Время от времени какая-нибудь из них подсаживалась ко мне со словами, что знала мою бабушку, а если помоложе – что желали бы с ней познакомиться в то прекрасное предвоенное время, когда ещё была возможна истинная элегантность. Это был пароль: подразумевалось, что Уинифред принадлежит к парвеню – нуворишам, наглым и вульгарным, и мне следует защищать другую систему ценностей. В ответ я слабо улыбалась и говорила, что бабушка умерла задолго до моего рождения. То есть им не следует ждать от меня противостояния Уинифред.

А как дела у вашего умного мужа? – спрашивали они. Когда ждать важного известия? Важное известие касалось политической карьеры Ричарда, которая формально не началась, но считалась неизбежной.

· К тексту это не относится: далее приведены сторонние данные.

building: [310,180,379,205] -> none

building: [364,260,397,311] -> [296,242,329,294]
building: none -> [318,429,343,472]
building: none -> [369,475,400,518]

Ах, улыбалась я, не сомневаюсь, я услышу его первой. Неправда: я не сомневалась, что узнаю обо всем последней.

Наша жизнь – моя и Ричарда – устаканилась, и мне казалось, она не изменится никогда. Вернее, существовали две жизни – дневная и ночная: абсолютно разные и притом неизменные. Спокойствие и порядок, все на своем месте, а в глубине – узаконенное изощренное насилие: грубый, тяжелый башмак, отбивающий такт на мягком ковре. Каждое утро я принимала душ, чтобы смыть с себя ночь, смыть эту штуку, которую Ричард втирал в голову, – какой-то дорогой душистый жир. Я вся им пропахла.

Беспокоило ли Ричарда мое равнодушие к его ночной деятельности, мое отвращение даже? Нисколько. Как и во всем, он предпочитал завоевывать, а не сотрудничать.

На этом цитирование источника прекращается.